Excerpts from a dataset
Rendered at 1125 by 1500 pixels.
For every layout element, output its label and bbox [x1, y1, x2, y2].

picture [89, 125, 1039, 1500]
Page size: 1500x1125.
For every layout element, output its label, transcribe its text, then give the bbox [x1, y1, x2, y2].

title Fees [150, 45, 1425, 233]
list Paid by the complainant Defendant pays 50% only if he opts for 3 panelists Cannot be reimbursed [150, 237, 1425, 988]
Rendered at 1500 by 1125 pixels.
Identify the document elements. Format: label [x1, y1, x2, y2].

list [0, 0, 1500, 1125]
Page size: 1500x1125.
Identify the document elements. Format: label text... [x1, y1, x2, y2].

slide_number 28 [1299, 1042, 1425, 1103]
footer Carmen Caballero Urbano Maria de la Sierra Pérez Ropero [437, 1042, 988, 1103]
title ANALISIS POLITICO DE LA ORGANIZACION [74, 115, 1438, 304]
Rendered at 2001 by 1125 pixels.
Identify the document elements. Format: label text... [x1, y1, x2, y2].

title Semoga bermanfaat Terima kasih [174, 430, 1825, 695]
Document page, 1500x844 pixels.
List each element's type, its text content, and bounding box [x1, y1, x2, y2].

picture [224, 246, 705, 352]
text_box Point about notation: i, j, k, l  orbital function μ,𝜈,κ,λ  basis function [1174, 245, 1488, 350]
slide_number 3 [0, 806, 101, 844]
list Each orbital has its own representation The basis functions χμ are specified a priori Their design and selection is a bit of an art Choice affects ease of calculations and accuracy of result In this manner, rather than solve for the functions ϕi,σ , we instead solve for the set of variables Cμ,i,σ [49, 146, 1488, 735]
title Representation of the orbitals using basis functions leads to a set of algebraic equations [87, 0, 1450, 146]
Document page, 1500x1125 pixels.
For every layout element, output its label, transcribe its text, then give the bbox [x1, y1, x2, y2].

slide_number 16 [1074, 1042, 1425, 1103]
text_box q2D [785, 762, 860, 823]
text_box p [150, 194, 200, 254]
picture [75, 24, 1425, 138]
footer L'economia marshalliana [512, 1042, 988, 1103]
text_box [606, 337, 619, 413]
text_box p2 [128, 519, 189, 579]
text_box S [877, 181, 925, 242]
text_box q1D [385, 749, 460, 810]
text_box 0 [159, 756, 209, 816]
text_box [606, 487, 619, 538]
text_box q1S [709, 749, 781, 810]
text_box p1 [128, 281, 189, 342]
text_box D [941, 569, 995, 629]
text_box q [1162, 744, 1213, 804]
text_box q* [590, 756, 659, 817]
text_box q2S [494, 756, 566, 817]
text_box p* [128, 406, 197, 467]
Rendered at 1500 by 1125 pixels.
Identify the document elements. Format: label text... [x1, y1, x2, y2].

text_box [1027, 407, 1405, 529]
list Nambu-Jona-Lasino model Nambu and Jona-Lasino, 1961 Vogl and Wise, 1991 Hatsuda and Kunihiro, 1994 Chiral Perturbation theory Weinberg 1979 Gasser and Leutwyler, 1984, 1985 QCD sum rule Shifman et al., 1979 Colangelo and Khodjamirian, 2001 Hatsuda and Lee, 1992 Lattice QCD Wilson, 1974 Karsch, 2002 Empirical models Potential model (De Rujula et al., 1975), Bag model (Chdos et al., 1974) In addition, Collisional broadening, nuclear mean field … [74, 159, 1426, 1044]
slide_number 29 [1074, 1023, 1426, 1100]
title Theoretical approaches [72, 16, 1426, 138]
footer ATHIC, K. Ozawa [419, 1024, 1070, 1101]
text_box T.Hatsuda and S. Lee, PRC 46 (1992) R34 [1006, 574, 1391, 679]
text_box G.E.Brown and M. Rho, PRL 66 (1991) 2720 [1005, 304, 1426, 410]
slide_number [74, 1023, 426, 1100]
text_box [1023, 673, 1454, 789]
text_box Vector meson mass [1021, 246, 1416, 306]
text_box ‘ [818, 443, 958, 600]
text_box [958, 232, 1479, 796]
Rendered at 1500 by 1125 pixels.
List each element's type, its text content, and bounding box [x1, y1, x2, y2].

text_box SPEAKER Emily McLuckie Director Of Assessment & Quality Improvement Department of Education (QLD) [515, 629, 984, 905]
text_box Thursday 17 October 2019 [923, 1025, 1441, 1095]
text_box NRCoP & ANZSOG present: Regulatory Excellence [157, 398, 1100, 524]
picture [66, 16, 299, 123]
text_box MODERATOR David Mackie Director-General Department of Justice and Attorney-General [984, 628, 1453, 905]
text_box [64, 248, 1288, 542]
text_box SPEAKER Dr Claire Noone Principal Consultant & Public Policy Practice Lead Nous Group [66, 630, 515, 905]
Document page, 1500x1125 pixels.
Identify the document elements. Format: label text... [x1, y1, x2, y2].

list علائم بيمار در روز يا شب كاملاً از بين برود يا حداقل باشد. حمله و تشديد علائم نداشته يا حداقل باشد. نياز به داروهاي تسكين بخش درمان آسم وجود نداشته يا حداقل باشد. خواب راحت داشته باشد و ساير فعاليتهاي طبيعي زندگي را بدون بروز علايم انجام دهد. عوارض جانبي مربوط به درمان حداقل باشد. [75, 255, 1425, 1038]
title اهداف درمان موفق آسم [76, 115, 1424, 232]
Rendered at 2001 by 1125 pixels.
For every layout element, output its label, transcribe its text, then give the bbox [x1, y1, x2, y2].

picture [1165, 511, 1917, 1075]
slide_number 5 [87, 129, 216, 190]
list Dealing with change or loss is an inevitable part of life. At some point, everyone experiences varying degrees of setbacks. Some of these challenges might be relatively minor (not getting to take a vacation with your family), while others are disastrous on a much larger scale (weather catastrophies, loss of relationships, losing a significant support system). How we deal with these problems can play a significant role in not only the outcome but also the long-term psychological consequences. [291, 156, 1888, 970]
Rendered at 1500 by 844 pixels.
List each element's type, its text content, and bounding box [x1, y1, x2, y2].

AIM OF THE TASK.
Type the records again in full, matching them exactly.

OUTPUT.
Rendered at 1125 by 1500 pixels.
For every layout element, output its label and bbox [x1, y1, x2, y2].

picture [89, 125, 1039, 1500]
Page size: 1500x1125.
For every layout element, output its label, transcribe its text, then give the bbox [x1, y1, x2, y2].

title Fees [150, 45, 1425, 233]
list Paid by the complainant Defendant pays 50% only if he opts for 3 panelists Cannot be reimbursed [150, 237, 1425, 988]
Rendered at 1500 by 1125 pixels.
Identify the document elements. Format: label [x1, y1, x2, y2].

list [0, 0, 1500, 1125]
Page size: 1500x1125.
Identify the document elements. Format: label text... [x1, y1, x2, y2].

slide_number 28 [1299, 1042, 1425, 1103]
footer Carmen Caballero Urbano Maria de la Sierra Pérez Ropero [437, 1042, 988, 1103]
title ANALISIS POLITICO DE LA ORGANIZACION [74, 115, 1438, 304]
Rendered at 2001 by 1125 pixels.
Identify the document elements. Format: label text... [x1, y1, x2, y2].

title Semoga bermanfaat Terima kasih [174, 430, 1825, 695]
Document page, 1500x844 pixels.
List each element's type, its text content, and bounding box [x1, y1, x2, y2].

picture [224, 246, 705, 352]
text_box Point about notation: i, j, k, l  orbital function μ,𝜈,κ,λ  basis function [1174, 245, 1488, 350]
slide_number 3 [0, 806, 101, 844]
list Each orbital has its own representation The basis functions χμ are specified a priori Their design and selection is a bit of an art Choice affects ease of calculations and accuracy of result In this manner, rather than solve for the functions ϕi,σ , we instead solve for the set of variables Cμ,i,σ [49, 146, 1488, 735]
title Representation of the orbitals using basis functions leads to a set of algebraic equations [87, 0, 1450, 146]
Document page, 1500x1125 pixels.
For every layout element, output its label, transcribe its text, then give the bbox [x1, y1, x2, y2].

slide_number 16 [1074, 1042, 1425, 1103]
text_box q2D [785, 762, 860, 823]
text_box p [150, 194, 200, 254]
picture [75, 24, 1425, 138]
footer L'economia marshalliana [512, 1042, 988, 1103]
text_box [606, 337, 619, 413]
text_box p2 [128, 519, 189, 579]
text_box S [877, 181, 925, 242]
text_box q1D [385, 749, 460, 810]
text_box 0 [159, 756, 209, 816]
text_box [606, 487, 619, 538]
text_box q1S [709, 749, 781, 810]
text_box p1 [128, 281, 189, 342]
text_box D [941, 569, 995, 629]
text_box q [1162, 744, 1213, 804]
text_box q* [590, 756, 659, 817]
text_box q2S [494, 756, 566, 817]
text_box p* [128, 406, 197, 467]
Rendered at 1500 by 1125 pixels.
Identify the document elements. Format: label text... [x1, y1, x2, y2].

text_box [1027, 407, 1405, 529]
list Nambu-Jona-Lasino model Nambu and Jona-Lasino, 1961 Vogl and Wise, 1991 Hatsuda and Kunihiro, 1994 Chiral Perturbation theory Weinberg 1979 Gasser and Leutwyler, 1984, 1985 QCD sum rule Shifman et al., 1979 Colangelo and Khodjamirian, 2001 Hatsuda and Lee, 1992 Lattice QCD Wilson, 1974 Karsch, 2002 Empirical models Potential model (De Rujula et al., 1975), Bag model (Chdos et al., 1974) In addition, Collisional broadening, nuclear mean field … [74, 159, 1426, 1044]
slide_number 29 [1074, 1023, 1426, 1100]
title Theoretical approaches [72, 16, 1426, 138]
footer ATHIC, K. Ozawa [419, 1024, 1070, 1101]
text_box T.Hatsuda and S. Lee, PRC 46 (1992) R34 [1006, 574, 1391, 679]
text_box G.E.Brown and M. Rho, PRL 66 (1991) 2720 [1005, 304, 1426, 410]
slide_number [74, 1023, 426, 1100]
text_box [1023, 673, 1454, 789]
text_box Vector meson mass [1021, 246, 1416, 306]
text_box ‘ [818, 443, 958, 600]
text_box [958, 232, 1479, 796]
Rendered at 1500 by 1125 pixels.
List each element's type, its text content, and bounding box [x1, y1, x2, y2].

text_box SPEAKER Emily McLuckie Director Of Assessment & Quality Improvement Department of Education (QLD) [515, 629, 984, 905]
text_box Thursday 17 October 2019 [923, 1025, 1441, 1095]
text_box NRCoP & ANZSOG present: Regulatory Excellence [157, 398, 1100, 524]
picture [66, 16, 299, 123]
text_box MODERATOR David Mackie Director-General Department of Justice and Attorney-General [984, 628, 1453, 905]
text_box [64, 248, 1288, 542]
text_box SPEAKER Dr Claire Noone Principal Consultant & Public Policy Practice Lead Nous Group [66, 630, 515, 905]
Document page, 1500x1125 pixels.
Identify the document elements. Format: label text... [x1, y1, x2, y2].

list علائم بيمار در روز يا شب كاملاً از بين برود يا حداقل باشد. حمله و تشديد علائم نداشته يا حداقل باشد. نياز به داروهاي تسكين بخش درمان آسم وجود نداشته يا حداقل باشد. خواب راحت داشته باشد و ساير فعاليتهاي طبيعي زندگي را بدون بروز علايم انجام دهد. عوارض جانبي مربوط به درمان حداقل باشد. [75, 255, 1425, 1038]
title اهداف درمان موفق آسم [76, 115, 1424, 232]
Rendered at 2001 by 1125 pixels.
For every layout element, output its label, transcribe its text, then give the bbox [x1, y1, x2, y2].

picture [1165, 511, 1917, 1075]
slide_number 5 [87, 129, 216, 190]
list Dealing with change or loss is an inevitable part of life. At some point, everyone experiences varying degrees of setbacks. Some of these challenges might be relatively minor (not getting to take a vacation with your family), while others are disastrous on a much larger scale (weather catastrophies, loss of relationships, losing a significant support system). How we deal with these problems can play a significant role in not only the outcome but also the long-term psychological consequences. [291, 156, 1888, 970]
Rendered at 1500 by 844 pixels.
List each element's type, its text content, and bounding box [x1, y1, x2, y2].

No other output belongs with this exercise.